# Sonic booms and shock cones.

1. Mar 7, 2006

### motherlovebone

Okay, I got this worksheet today and my teacher didn't explain to me what shock cones were. So here's the problems, and what I did so far to work them out.

"An aircraft makes a supersonic pass 382 m over an observer. the shock wave pounds the observer after the plane is 405 m past her position (line of sight). what was the aircraft's ground speed if the flight path was level and the air temperature was 16 degrees Celsius?"

I started out by doing the speed of sound using the temperature correction formula, 331 + 0.6T, to get 340.6 m/s as the speed of sound. But now I am stuck as to how to find the ground speed of the plane.

This one, I have no clue on, so any hints will help.
"A light cone of 30 degrees is observed in crown glass which allows light to travel at 2.0 x 10^8 m/s. How fast was the particle supposedly going? Then find the real maximum light cone angle for a relativistically allowed velocity in this glass."

2. Mar 7, 2006

### lightgrav

tan(30) = c_material/v , so v = ? (this is not allowed to be greater than c)
... the speed of light in a material = c/n , you'll have to look up the index of refraction for crown glass (probably about 1.5)

3. Mar 7, 2006

### Staff: Mentor

Assume that the boom travels straight down from the plane in time t = elevation (382 m) / speed of sound. In that time, the plane has traveled 405 m.

I believe that the second question may pertain to Cerenkov radiation.
http://en.wikipedia.org/wiki/Cherenkov_effect

Try thinking about the definition of index of refraction in the glass.

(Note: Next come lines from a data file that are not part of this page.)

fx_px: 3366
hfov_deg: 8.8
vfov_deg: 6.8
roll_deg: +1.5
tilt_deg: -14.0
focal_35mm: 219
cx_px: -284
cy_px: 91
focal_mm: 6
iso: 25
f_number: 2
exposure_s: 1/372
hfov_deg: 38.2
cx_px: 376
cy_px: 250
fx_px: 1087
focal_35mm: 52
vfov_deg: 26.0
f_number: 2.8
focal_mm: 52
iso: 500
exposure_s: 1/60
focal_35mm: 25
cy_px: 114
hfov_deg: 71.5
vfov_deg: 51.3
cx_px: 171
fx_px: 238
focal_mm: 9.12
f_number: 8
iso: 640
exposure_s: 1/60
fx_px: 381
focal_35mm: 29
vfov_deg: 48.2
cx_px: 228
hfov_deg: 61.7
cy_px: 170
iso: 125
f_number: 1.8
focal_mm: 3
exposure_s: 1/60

Last edited by a moderator: May 2, 2017
4. Mar 8, 2006

### FredGarvin

For the first one, the speed is related to the angle of incidence of the shockwave, and thus to the aircraft's groundspeed and altitude.

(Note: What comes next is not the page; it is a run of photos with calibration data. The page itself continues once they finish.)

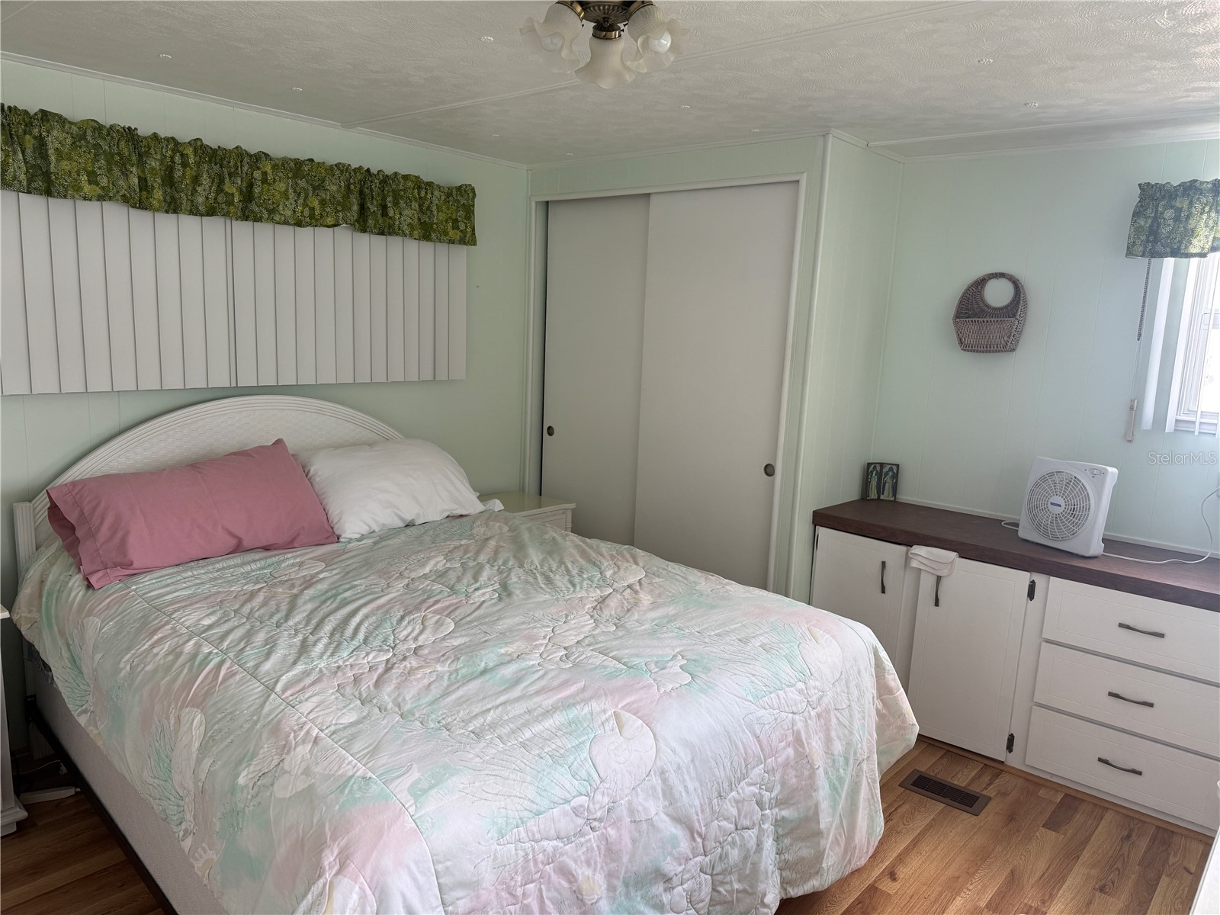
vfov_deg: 56.8
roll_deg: -2.6
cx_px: 610
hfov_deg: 71.6
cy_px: 458
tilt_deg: -8.9
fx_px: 846
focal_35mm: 24
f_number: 1.78
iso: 100
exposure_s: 1/121
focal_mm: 6.76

Imagine the aircraft directly over the person's head. Now also imagine that the shockwave trails the aircraft, creating a cone with an angle $$\alpha$$ relative to the ground (and the aircraft by geometry). If you call the altitude $$z$$ and the distance between the person and where the shockwave meets the ground $$x$$ you can create a relationship

$$\alpha = arctan \frac{z}{x}$$

You also need the relationship that $$Ma = \frac{1}{sin \alpha}$$

If you combine the two equations, you get the result

$$Ma = \frac{1}{sin(arctan\frac{z}{Vt})}$$

You have all the information to now solve for V

Last edited: Mar 8, 2006